Pythagoras (6th century BC) observed that when the blacksmith struck his anvil, different notes were produced according to the weight of the hammer.
Number (in this case amount of weight) seemed to govern musical tone...

See if you can hear the sound in your imagination before it comes, by judging from the proportions of the string lengths. The first one's easy.
Then mouse-over the strings (-if you dont hear anything you'll have to click, it depends on your set-up.)

Octave strings

Again, number (in this case amount of space) seemed to govern musical tone. Or does musical tone govern number? He also discovered that if the length of the two strings are in relation to each other 2:3, the difference in pitch is called a fifth:

Fifth

...and if the length of the strings are in relation to each other 3:4, then the difference is called a fourth.

Fourth

Thus the musical notation of the Greeks, which we have inherited can be expressed mathematically as 1:2:3:4

All this above can be summarised in the following.

All strings

(Another consonance which the Greeks recognised was the octave plus a fifth, where 9:18 = 1:2, an octave, and 18:27 = 2:3, a fifth;)

Tetrad

This triangular figure of numbers in the shape of the Greek letter Lamda is the Tetrad of the Pythagorians.
As was discussed by Plato in his dissertation on the Composition of the Soul, it is a set of numbers whose relationships with each other seemed to summarize all the inter-dependent harmonies within the universe of space and time.

Thus to have established the relationship between music and space/number fired the imagination of the Pythagorians and was taken up especially by the School of Plato and the subsequent Neo-Platonists. Pythagoras himself wrote nothing which has survived, and so it is the Platonists we have to thank for recording and developing what had hitherto been passed down through two hundred and fifty years of oral tradition.

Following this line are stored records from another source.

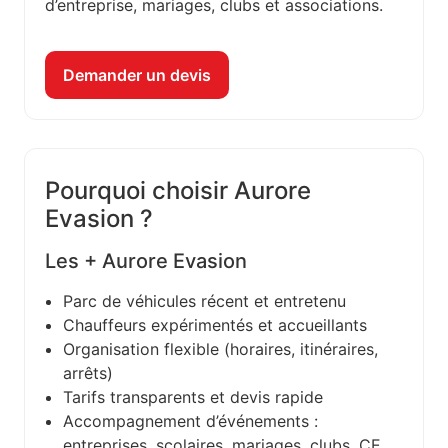
d’entreprise, mariages, clubs et associations.
Demander un devis
Pourquoi choisir Aurore
Evasion ?
Les + Aurore Evasion
Parc de véhicules récent et entretenu
Chauffeurs expérimentés et accueillants
Organisation flexible (horaires, itinéraires,
arrêts)
Tarifs transparents et devis rapide
Accompagnement d’événements :
entreprises, scolaires, mariages, clubs, CE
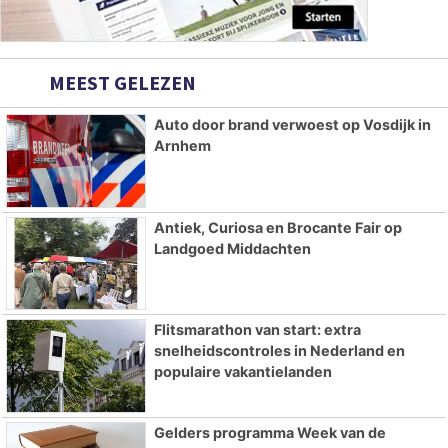
MEEST GELEZEN
Auto door brand verwoest op Vosdijk in
Arnhem
Antiek, Curiosa en Brocante Fair op
Landgoed Middachten
Flitsmarathon van start: extra
snelheidscontroles in Nederland en
populaire vakantielanden
Gelders programma Week van de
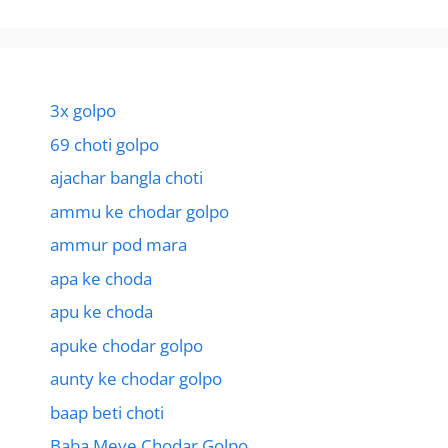
3x golpo
69 choti golpo
ajachar bangla choti
ammu ke chodar golpo
ammur pod mara
apa ke choda
apu ke choda
apuke chodar golpo
aunty ke chodar golpo
baap beti choti
Baba Meye Chodar Golpo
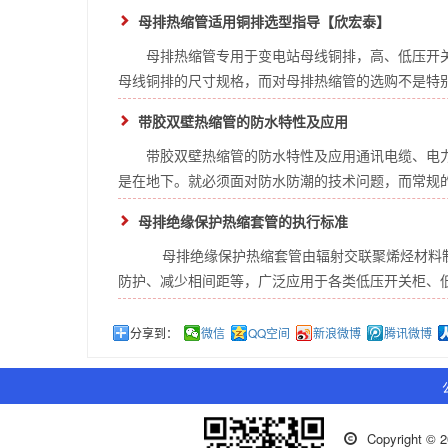
母排热缩管适用铜排选型指导【欣宏泰】
母排热缩管专用于变电站母线铜排，高、低压开
母线铜排的尺寸规格，而对母排热缩管的选购不是特别的
带胶双壁热缩管的防水特性及应用
带胶双壁热缩管的防水特性及应用通讯电缆、电
是在地下。就必须面对防水防潮的技术问题，而常规的单
母排绝缘保护热缩套管的执行标准
母排绝缘保护热缩套管由辐射交联聚烯烃材料制
防护、减少相间距等，广泛应用于各类低压开关柜、低压
分享到：
微信
QQ空间
新浪微博
腾讯微博
Copyrigh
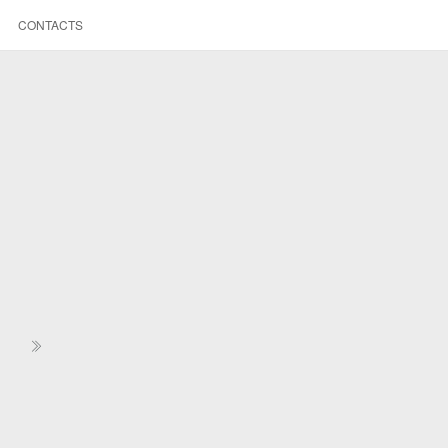
CONTACTS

Pythagoras taught that each of the seven planets produced by its orbit a particular note according to its distance from the still centre which was the Earth. The distance in each case was like the subdivisions of the string refered to above. This is what was called Musica Mundana, which is usually translated as Music of the Spheres. The sound produced is so exquisite and rarified that our ordinary ears are unable to hear it. It is the Cosmic Music which, according to Philo of Alexandria, Moses had heard when he recieved the Tablets on Mount Sinai, and which St Augustine believed men hear on the point of death, revealing to them the highest reality of the Cosmos. (Carlo Bertelli, Piero della Francesca, p. 60.) This music is present everywhere and governs all temporal cycles, such as the seasons, biological cycles, and all the rhythms of nature. Together with its underlying mathematical laws of proportion it is the sound of the harmony of the created being of the universe, the harmony of what Plato called the "one visible living being, containing within itself all living beings of the same natural order".

For the Pythagorians different musical modes have different effects on the person who hears them; Pythagoras once cured a youth of his drunkenness by prescribing a melody in the Hypophrygian mode in spondaic rhythm. Apparently the Phrygian mode would have had the opposite effect and would have overexcited him. At the healing centers of Asclepieion at Pergamum and Epidauros in Greece, patients underwent therapy accompanied by music. The Roman statesman, philosopher and mathematician, Boethius (480-524 A.D.) explained that the soul and the body are subject to the same laws of proportion that govern music and the cosmos itself. We are happiest when we conform to these laws because "we love similarity, but hate and resent dissimilarity". (De Institutione Musica, 1,1. from Umberto Eco, Art and Beauty in the Middle Ages. p. 31).